Transformations let you map points or vectors from one coordinate system to another. Don’t worry, I am not going to get too deep into the math. Transformations are used extensively in computer graphics. They let you move, scale, rotate and skew things on the screen. You can also do projective transformations but we’ll leave those out for now.

More importantly transformations let you have views with local coordinate systems. What this means is you can design a view and its contents independently of where in the screen that view ends up. This also enables having nested views. This is how UIKit and every other UI framework does things.

So how do you apply a transformation? The most basic transformation is a translation. You translate a point by adding an offset to the x and y components. This offset is known as a vector. This can me expressed as p_new = p + v. For instance if you have a view you can place it anywhere on the screen by translating its coordinate system by the view’s position (x and y).

For rotations the math gets more interesting and involves sines and cosines. The important thing is that every transformation can be expressed as arithmetic operations on points (or vectors).

The Matrix

The industry-standard way of representing transformations is matrices. Turns out all those arithmetic operations can be concisely represented as a matrix multiplication. Do check out the Wikipedia page on Transformation matrix for more details.

This is actually how most UI frameworks represent transformations, including UIKit. But have you ever seen a transformation matrix? It is basically a list of 16 floating point numbers (9 for 2D transformations). Not very helpful when you are trying to figure out what went into transforming that view.

Also it is often necessary to invert a transformation. For instance if you want to map a point on a view back to screen coordinates. This can be done by inverting the transformation matrix. The problem is that doing matrix inversions is expensive, introduces round-off error, and is not even defined in some situations (like if you made a mistake when building the matrix).

Can we do better?

One Piece at a Time

The way you build a complex transformation is one operation at a time. For instance for a view you would first translate then rotate and then maybe translate again. You rarely have a pre-built matrix of unknown values.

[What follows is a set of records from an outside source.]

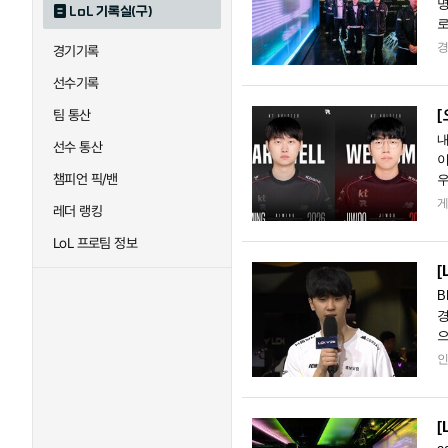
명
LoL 기록실(구)
로
바
경기기록
선수기록
[
팀 통산
내
선수 통산
이
챔피언 픽/밴
우
하
레더 랭킹
LoL 프로팀 정보
[
B
경
으
장
[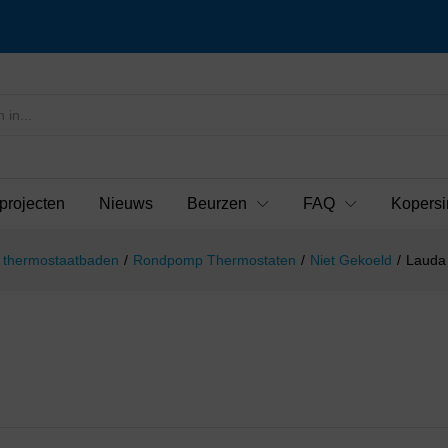
projecten
Nieuws
Beurzen
FAQ
Kopersi
en thermostaatbaden
/
Rondpomp Thermostaten
/
Niet Gekoeld
/
Lauda 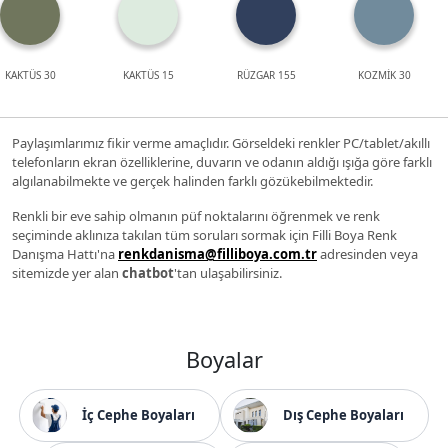
KAKTÜS 30
KAKTÜS 15
RÜZGAR 155
KOZMİK 30
Paylaşımlarımız fikir verme amaçlıdır. Görseldeki renkler PC/tablet/akıllı
telefonların ekran özelliklerine, duvarın ve odanın aldığı ışığa göre farklı
algılanabilmekte ve gerçek halinden farklı gözükebilmektedir.
Renkli bir eve sahip olmanın püf noktalarını öğrenmek ve renk
seçiminde aklınıza takılan tüm soruları sormak için Filli Boya Renk
Danışma Hattı'na
renkdanisma@filliboya.com.tr
adresinden veya
sitemizde yer alan
chatbot
'tan ulaşabilirsiniz.
Boyalar
İç Cephe Boyaları
Dış Cephe Boyaları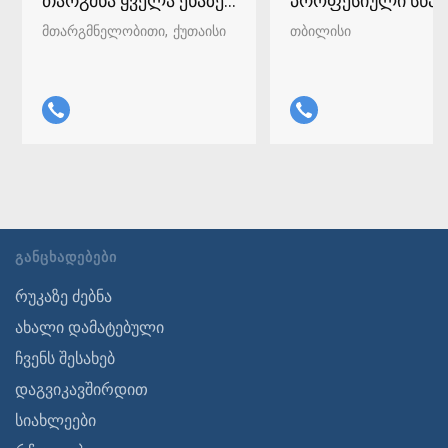
თარგმნა ყველა ენაზე ქუთაისში 598-37-96-93
პროფესიული სწავ
მთარგმნელობითი
ქუთაისი
თბილისი
ᲒᲐᲜᲪᲮᲐᲓᲔᲑᲔᲑᲘ
რუკაზე ძებნა
ახალი დამატებული
ჩვენს შესახებ
დაგვიკავშირდით
სიახლეები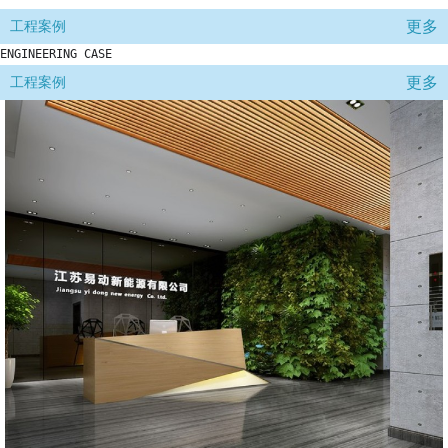
更多
工程案例
ENGINEERING CASE
更多
工程案例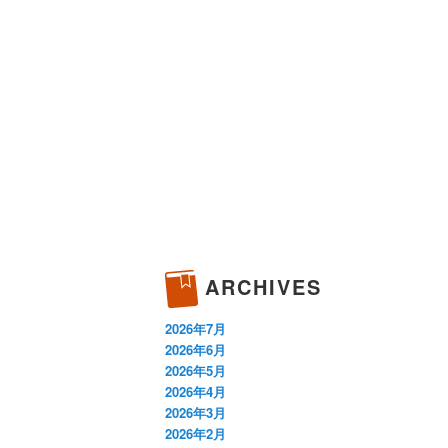
ARCHIVES
2026年7月
2026年6月
2026年5月
2026年4月
2026年3月
2026年2月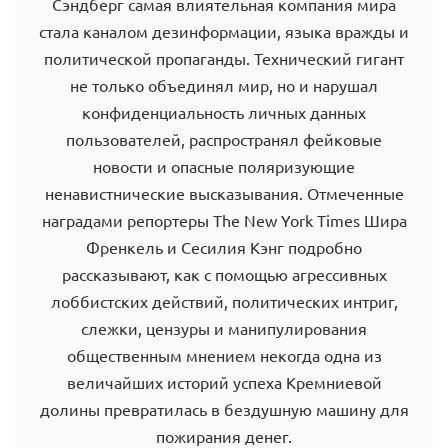
Сэндберг самая влиятельная компания мира
стала каналом дезинформации, языка вражды и
политической пропаганды. Технический гигант
не только объединял мир, но и нарушал
конфиденциальность личных данных
пользователей, распространял фейковые
новости и опасные поляризующие
ненавистнические высказывания. Отмеченные
наградами репортеры The New York Times Шира
Френкель и Сесилия Кэнг подробно
рассказывают, как с помощью агрессивных
лоббистских действий, политических интриг,
слежки, цензуры и манипулирования
общественным мнением некогда одна из
величайших историй успеха Кремниевой
долины превратилась в бездушную машину для
пожирания денег.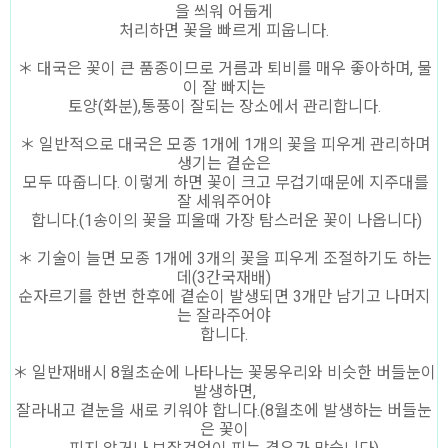
을 씌워 어둡게
처리하면 꽃을 빠르게 피웁니다.
＊ 대국은 꽃이 큰 품종이므로 거름과 퇴비를 매우 좋아하며, 물
이 잘 빠지는
토양(화분),통풍이 잘되는 장소에서 관리합니다.
＊ 일반적으로 대국은 모종 1개에 1개의 꽃을 피우게 관리하며
생기는 곁순은
모두 따줍니다. 이렇게 하면 꽃이 크고 무겁기때문에 지주대를
잘 세워주어야
합니다.(1송이의 꽃을 피울때 가장 탐스러운 꽃이 나옵니다)
＊ 기술이 늘면 모종 1개에 3개의 꽃을 피우게 조절하기도 하는
데(3간국재배)
순자르기를 한번 한후에 곁순이 발생되면 3개만 남기고 나머지
는 잘라주어야
합니다.
＊ 일반재배시 8월초순에 나타나는 꽃몽우리와 비슷한 버들눈이
발생하면,
잘라내고 곁눈을 새로 키워야 합니다.(8월초에 발생하는 버들눈
은 꽃이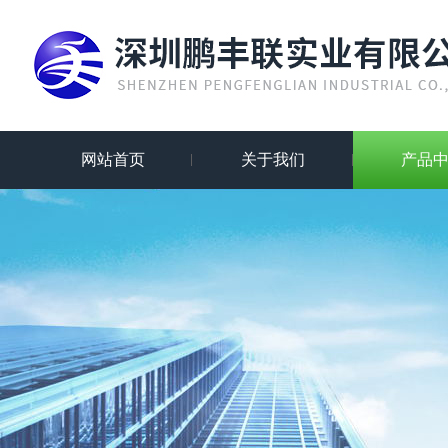
网站首页
关于我们
产品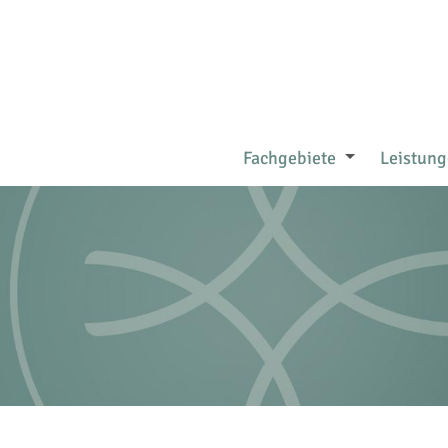
Fachgebiete
Leistun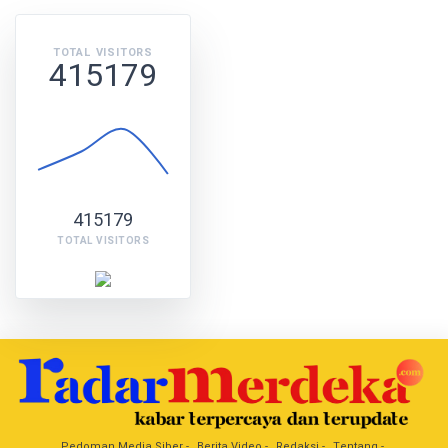
TOTAL VISITORS
415179
415179
TOTAL VISITORS
Pedoman Media Siber
Berita Video
Redaksi
Tentang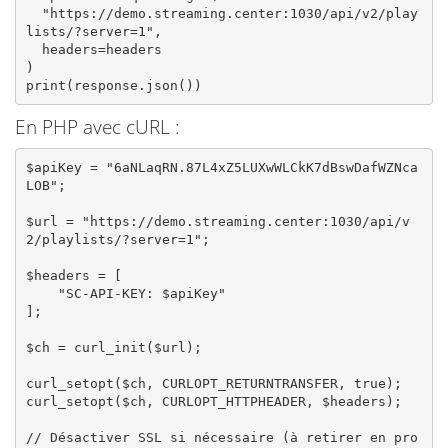
  "https://demo.streaming.center:1030/api/v2/play
lists/?server=1",

  headers=headers

)

print(response.json())
En PHP avec cURL :
$apiKey = "6aNLaqRN.87L4xZ5LUXwWLCkK7dBswDafWZNca
LOB";

$url = "https://demo.streaming.center:1030/api/v
2/playlists/?server=1";

$headers = [

    "SC-API-KEY: $apiKey"

];

$ch = curl_init($url);

curl_setopt($ch, CURLOPT_RETURNTRANSFER, true);

curl_setopt($ch, CURLOPT_HTTPHEADER, $headers);

// Désactiver SSL si nécessaire (à retirer en pro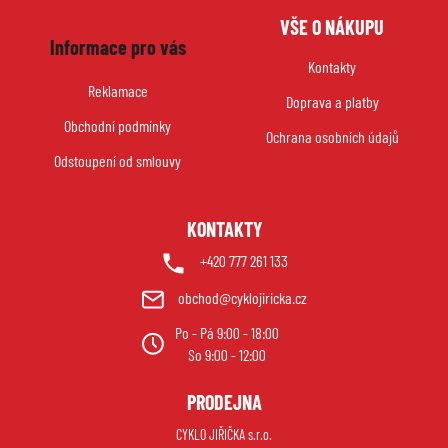
Z
VŠE O NÁKUPU
á
Informace pro vás
p
Kontakty
a
Reklamace
Doprava a platby
t
Obchodní podmínky
í
Ochrana osobních údajů
Odstoupení od smlouvy
KONTAKTY
+420 777 261 133
obchod@cyklojiricka.cz
Po - Pá 9:00 - 18:00
So 9:00 - 12:00
PRODEJNA
CYKLO JIŘIČKA s.r.o.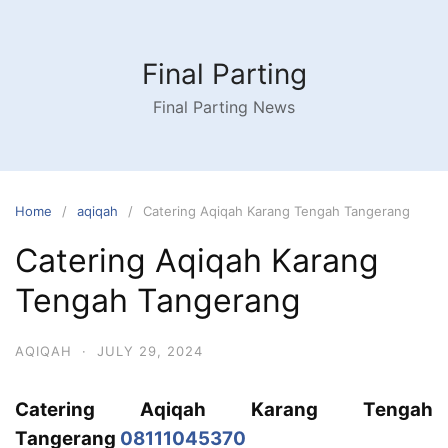
Skip
to
content
Final Parting
Final Parting News
Home
aqiqah
Catering Aqiqah Karang Tengah Tangerang
Catering Aqiqah Karang
Tengah Tangerang
AQIQAH
·
JULY 29, 2024
Catering Aqiqah Karang Tengah
Tangerang
08111045370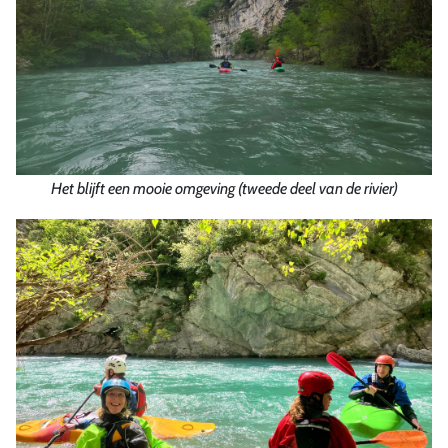
Het blijft een mooie omgeving (tweede deel van de rivier)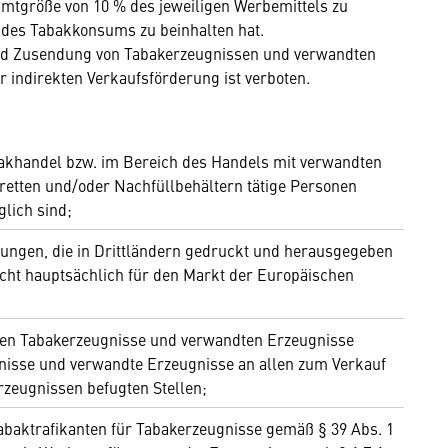
amtgröße von 10 % des jeweiligen Werbemittels zu
 des Tabakkonsums zu beinhalten hat.
 und Zusendung von Tabakerzeugnissen und verwandten
r indirekten Verkaufsförderung ist verboten.
abakhandel bzw. im Bereich des Handels mit verwandten
aretten und/oder Nachfüllbehältern tätige Personen
lich sind;
hungen, die in Drittländern gedruckt und herausgegeben
icht hauptsächlich für den Markt der Europäischen
nen Tabakerzeugnisse und verwandten Erzeugnisse
nisse und verwandte Erzeugnisse an allen zum Verkauf
zeugnissen befugten Stellen;
baktrafikanten für Tabakerzeugnisse gemäß § 39 Abs. 1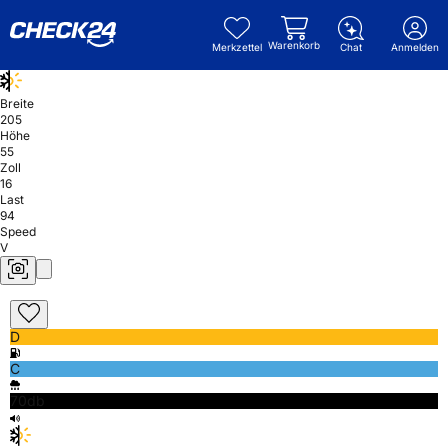
Warenkorb
Merkzettel
Chat
Anmelden
Breite
205
Höhe
55
Zoll
16
Last
94
Speed
V
D
C
70db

So why not store the transformation as a list of transformation operations? This has a few advantages over the matrix representation. For one there is no accumulation of error. Also you get cheap matrix inversion, you can simply reverse the operations and invert each one individually. But more importantly you get a clear representation that you can use when debugging and when saving to text-based formats like JSON.

An operation can be conveniently represented in Swift using an enum with associated values:

public enum Operation2D {
    case translate(CGFloat, CGFloat)
    case scale(CGFloat, CGFloat)
    case rotate(Angle)
    case skew(Angle, Angle)
}

And a transformation is simply represented as a list of operations:

public struct Transform2D {
    public var steps = [Operation2D]()
}

We also need to add methods that apply the transformation to points and vectors. That is left as an exercise for the reader. An interesting method is calculating the transformation inverse:

public func inverted() -> Transform2D {
    return Transform2D(steps.reversed().map({ $0.inverse }))
}

Cool huh? The full source code is available on GitHub.

Discussion

Matrices are the most general, fool-proof way of representing transformations. But for most practical applications they obfuscate transformations, add unnecessary round-off error, and have performance overhead for common use cases. The piecewise approach addresses these issues and also provides a human-readable representation for debugging or serialization.

Swift’s enums with associated values are a great way of representing the pieces. It leads to a simple, easy to follow implementation of a transformation type with no overly complicated math. The implementation I shared is limited to 2-dimensional transformations but these same ideas can be applied to 3 or more dimensions.